Winkler Prins

Anthony Winkler Prins (1870)

Gepubliceerd op 08-08-2018

Immerzeel

betekenis & definitie

Immerzeel (Johannes) Jr., een Nederlandsch letterkundige, geboren te Dordrecht den 2den Julij 1776, genoot eene uitmuntende opvoeding en aanvaardde in 1805 eene betrekking bij het ministérie van Binnenlandsche Zaken te ’s Hage.

Vervolgens wijdde hij zich aan den boek- en kunsthandel, eerst te Rotterdam, daarna te ’s Hage en eindelijk te Amsterdam, waar hij den 19den Junij 1841 overleed. Hij bewoog zich op velerlei gebied, inzonderheid echter op dat der poëzij en der beeldende kunst. Van zijne geschriften vermelden wij: „De goedertierenheid van Titus, (tooneelspel, 1801)”, — „Bonaparte en de algemeene vrede (1802)”, — „De onsterfelijkheid der ziel, naar Delille enz. (1803)”, — „Het mededoogen, naar Delille (1804)”, — „Socrates in den tempel van Aglaura, naar Renouard (1804)”, — „Hollands watersnood in den jare 1809 (1809)”, — „De blindeman (1816, 2de druk)”, — „Koenraad Rozendal of de gewaande geestenverschijning (1813)”, — „Balthasar Knopius, een roman (1813, 2de druk 1842)”, — „Voor opgeruimden van geest (1813)”, — „Hugo van ’t Woud, in 4 zangen (1813; 2de druk 1833)”, — „De moederliefde, in 4 zangen (1819)”, — „Gedichten (1824, 2 dln)”, — „Hollands Leeuw ontwaakt. Tafereelen en herinneringen uit den Belgischen opstand (1830)”, — „De lof der Belgische vrijheid, aan haar toegezongen (1831)”, — „Geschiedenis der belegering en capitulatie van het kasteel te Antwerpen (1833)”, — „Gedichten van Matthias Claudius (1836)”, — „Gedichten, bijzonder voor declamatie (1838)”, — „Lofrede op Rembrandt (1841)”, bekroond met zilver door de Hollandsche Maatschappij van Fraaije Kunsten en Wetenschappen, — en „De levens en werken der Hollandsche en Vlaamsche kunstschilders, beeldhouwers, graveurs en bouwmeesters van het begin der 15de eeuw tot op de helft der 19de eeuw (1822, 1843, 3 dln)”, uitgegeven door zijne zonen.

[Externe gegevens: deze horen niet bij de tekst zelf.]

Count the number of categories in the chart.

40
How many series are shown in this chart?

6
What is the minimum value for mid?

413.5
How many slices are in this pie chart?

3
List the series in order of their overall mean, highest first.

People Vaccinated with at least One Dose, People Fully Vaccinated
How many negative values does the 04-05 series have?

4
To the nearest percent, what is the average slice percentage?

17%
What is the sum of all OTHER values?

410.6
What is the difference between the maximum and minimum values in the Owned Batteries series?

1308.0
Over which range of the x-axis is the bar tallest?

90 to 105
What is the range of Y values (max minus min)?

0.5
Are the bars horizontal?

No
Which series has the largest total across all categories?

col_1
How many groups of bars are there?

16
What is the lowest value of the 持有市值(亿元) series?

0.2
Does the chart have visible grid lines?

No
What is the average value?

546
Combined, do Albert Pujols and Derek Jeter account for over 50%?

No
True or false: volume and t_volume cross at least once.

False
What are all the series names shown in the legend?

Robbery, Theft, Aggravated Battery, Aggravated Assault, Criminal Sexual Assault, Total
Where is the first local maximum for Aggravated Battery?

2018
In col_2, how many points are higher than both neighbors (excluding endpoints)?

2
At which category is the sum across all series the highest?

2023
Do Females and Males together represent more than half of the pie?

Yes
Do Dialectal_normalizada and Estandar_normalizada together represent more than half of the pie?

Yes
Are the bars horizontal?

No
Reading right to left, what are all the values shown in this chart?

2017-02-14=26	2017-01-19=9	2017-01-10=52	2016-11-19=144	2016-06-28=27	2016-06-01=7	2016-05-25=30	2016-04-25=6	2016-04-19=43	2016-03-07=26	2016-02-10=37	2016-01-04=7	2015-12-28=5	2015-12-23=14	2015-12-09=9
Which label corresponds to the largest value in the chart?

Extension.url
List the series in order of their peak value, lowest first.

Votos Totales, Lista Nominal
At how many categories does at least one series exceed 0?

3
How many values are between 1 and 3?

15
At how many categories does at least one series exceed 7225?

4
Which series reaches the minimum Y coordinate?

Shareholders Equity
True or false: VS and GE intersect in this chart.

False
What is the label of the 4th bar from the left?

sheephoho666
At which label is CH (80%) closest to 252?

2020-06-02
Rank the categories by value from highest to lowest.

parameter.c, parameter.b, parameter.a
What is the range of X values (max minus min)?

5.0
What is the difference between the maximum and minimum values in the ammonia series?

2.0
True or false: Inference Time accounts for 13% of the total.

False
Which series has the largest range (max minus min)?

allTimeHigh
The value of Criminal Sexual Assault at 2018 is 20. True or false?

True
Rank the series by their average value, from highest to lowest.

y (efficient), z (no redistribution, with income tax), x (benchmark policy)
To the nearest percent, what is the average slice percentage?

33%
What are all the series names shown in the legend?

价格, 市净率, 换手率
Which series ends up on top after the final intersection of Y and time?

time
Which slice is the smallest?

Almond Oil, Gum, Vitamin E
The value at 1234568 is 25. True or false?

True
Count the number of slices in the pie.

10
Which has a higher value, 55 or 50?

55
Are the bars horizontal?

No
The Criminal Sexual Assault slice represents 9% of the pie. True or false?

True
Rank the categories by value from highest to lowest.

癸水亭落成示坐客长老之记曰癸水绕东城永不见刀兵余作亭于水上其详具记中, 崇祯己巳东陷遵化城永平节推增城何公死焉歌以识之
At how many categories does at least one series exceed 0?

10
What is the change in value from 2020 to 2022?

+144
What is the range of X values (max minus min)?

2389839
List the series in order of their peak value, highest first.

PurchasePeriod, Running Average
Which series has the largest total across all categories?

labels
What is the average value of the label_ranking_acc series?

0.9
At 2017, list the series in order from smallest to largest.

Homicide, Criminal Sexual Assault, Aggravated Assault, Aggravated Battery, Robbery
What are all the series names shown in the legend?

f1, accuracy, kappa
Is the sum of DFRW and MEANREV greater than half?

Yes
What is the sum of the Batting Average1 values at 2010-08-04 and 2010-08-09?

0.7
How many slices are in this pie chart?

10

Hij was onder anderen lid van de Maatschappij van Nederlandsche Letterkunde te Leiden en maakte zich verdienstelijk door de uitgave van den „Muzenalmanak”. Voorts viel hem nog eene zilveren medaille ten deel voor zijn gedicht: „Godsdienst de steun der burgermaatschappij” en eene gouden voor zijne „Lofrede op P. P. Rubens”, hem vereerd door de letterkundige maatschappij „De Olijftak” te Antwerpen.